On Wed, 2019-07-10 at 23:56 +0300, Michael Krylov wrote:
> Dear Maintainer,
> after updating to buster, I've noticed quite an annoying problem:
> after
> waking up from suspend, my laptop (that's a Lenovo X220i) doesn't
> wake
> up the hard drive, which basically leads to totally unresponding
> system
> that can be only hard-rebooted or rebooted with Alt-SysRq-B. It
> doesn't
> happen every time, it happens maybe one in 2 or 3 wakeups.
> This didn't occur in stretch and I guess it shouldn't be like that :)

The disk not coming back online is going to be hard to debug issue
then. Because none of the system logs would be written.

From what you have described, this sounds like a know issue. But you'll
have to help confirm it.

Here's a link to the bug:

> I've noticed (by running htop, suspending, and waking up from
> suspend)
> that it is caused either directly by laptop-mode-tools which is
> triggered by udev, or by one of the tools it starts after resuming
> from
> suspend.
> I did a little research on that using the following method:
> 1. Change a setting in /etc/laptop-mode/laptop-mode.conf
> 2. Run something that will make HDD busy (cat /dev/sda > /dev/zero
> for
>    example)
> 3. Suspend and wake up 2 or 3 times
> 4. See if HDD wakes up.
> By such experimentation, I managed to find out that the option that
> causes this problem is CONTROL_MOUNT_OPTIONS. If it is set to 1, one
> in
> 2 or 3 wakeups lead to sleepy HDD. But if it is set to 0, even 20
> suspends/wakeups are successful.
> I also noted that it happens only when the laptop is on battery, but
> I'm
> not sure of that.

I don't think this is the case because the mount setting default to
being enabled, and used by many many users including me, and I haven't
come across this symptom.

> I guess that's quite a broad description, and I'll be glad to help
> you
> with testing various options, if it is possible.
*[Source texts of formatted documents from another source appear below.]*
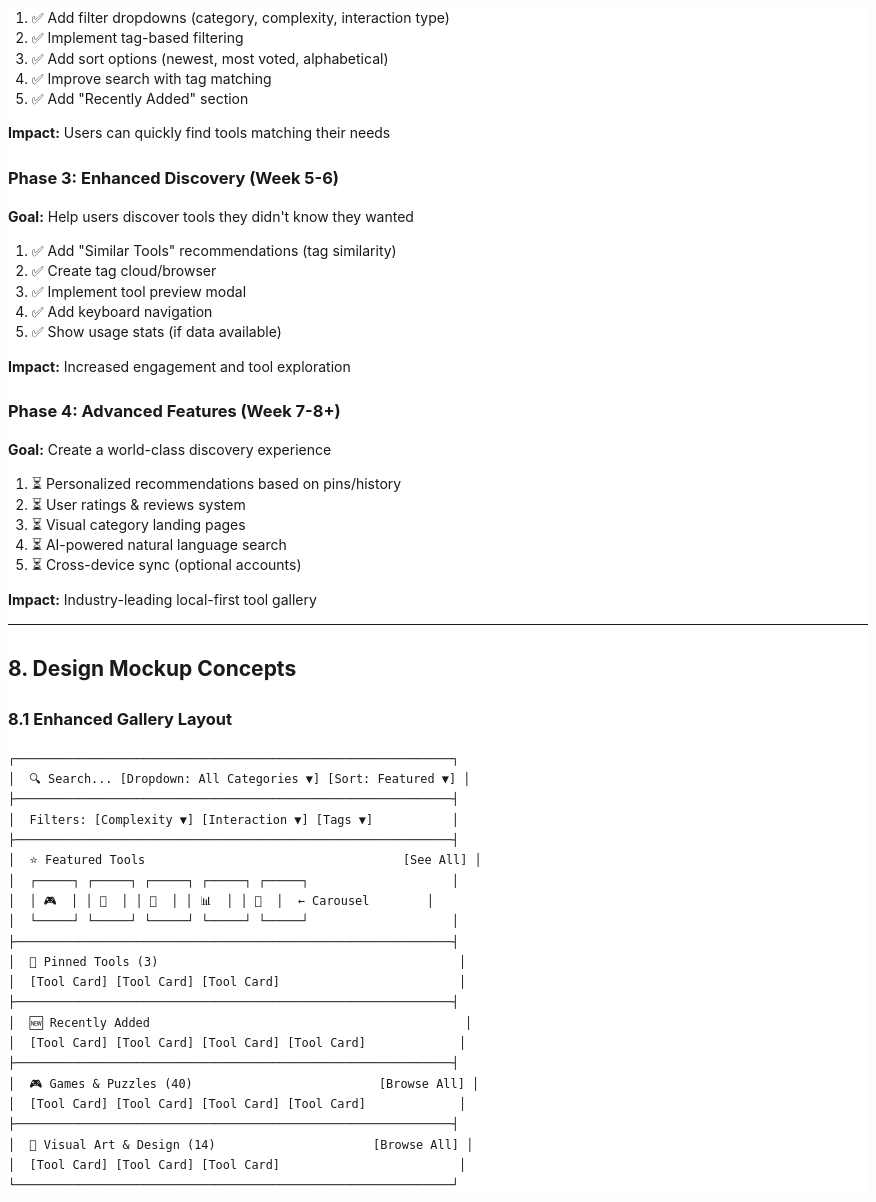 1. ✅ Add filter dropdowns (category, complexity, interaction type)
2. ✅ Implement tag-based filtering
3. ✅ Add sort options (newest, most voted, alphabetical)
4. ✅ Improve search with tag matching
5. ✅ Add "Recently Added" section

**Impact:** Users can quickly find tools matching their needs

### Phase 3: Enhanced Discovery (Week 5-6)
**Goal:** Help users discover tools they didn't know they wanted

1. ✅ Add "Similar Tools" recommendations (tag similarity)
2. ✅ Create tag cloud/browser
3. ✅ Implement tool preview modal
4. ✅ Add keyboard navigation
5. ✅ Show usage stats (if data available)

**Impact:** Increased engagement and tool exploration

### Phase 4: Advanced Features (Week 7-8+)
**Goal:** Create a world-class discovery experience

1. ⏳ Personalized recommendations based on pins/history
2. ⏳ User ratings & reviews system
3. ⏳ Visual category landing pages
4. ⏳ AI-powered natural language search
5. ⏳ Cross-device sync (optional accounts)

**Impact:** Industry-leading local-first tool gallery

---

## 8. Design Mockup Concepts

### 8.1 Enhanced Gallery Layout

```
┌─────────────────────────────────────────────────────────────┐
│  🔍 Search... [Dropdown: All Categories ▼] [Sort: Featured ▼] │
├─────────────────────────────────────────────────────────────┤
│  Filters: [Complexity ▼] [Interaction ▼] [Tags ▼]           │
├─────────────────────────────────────────────────────────────┤
│  ⭐ Featured Tools                                    [See All] │
│  ┌─────┐ ┌─────┐ ┌─────┐ ┌─────┐ ┌─────┐                    │
│  │ 🎮  │ │ 🎨  │ │ 🎵  │ │ 📊  │ │ 🔮  │  ← Carousel        │
│  └─────┘ └─────┘ └─────┘ └─────┘ └─────┘                    │
├─────────────────────────────────────────────────────────────┤
│  📌 Pinned Tools (3)                                          │
│  [Tool Card] [Tool Card] [Tool Card]                         │
├─────────────────────────────────────────────────────────────┤
│  🆕 Recently Added                                            │
│  [Tool Card] [Tool Card] [Tool Card] [Tool Card]             │
├─────────────────────────────────────────────────────────────┤
│  🎮 Games & Puzzles (40)                          [Browse All] │
│  [Tool Card] [Tool Card] [Tool Card] [Tool Card]             │
├─────────────────────────────────────────────────────────────┤
│  🎨 Visual Art & Design (14)                      [Browse All] │
│  [Tool Card] [Tool Card] [Tool Card]                         │
└─────────────────────────────────────────────────────────────┘
```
For now, I guess
> I'll
> leave CONTROL_MOUNT_OPTIONS=0, but that's probably defies the idea
> behind laptop-mode-tools, at least in terms with HDD.

The best is to get the system logs but it becomes very difficult in
such scenarios where you are doing a swsusp resume and your block layer
is not available for write.

Please go through the bug report I've shared above. I suspect that may
have some pointers to your issue too.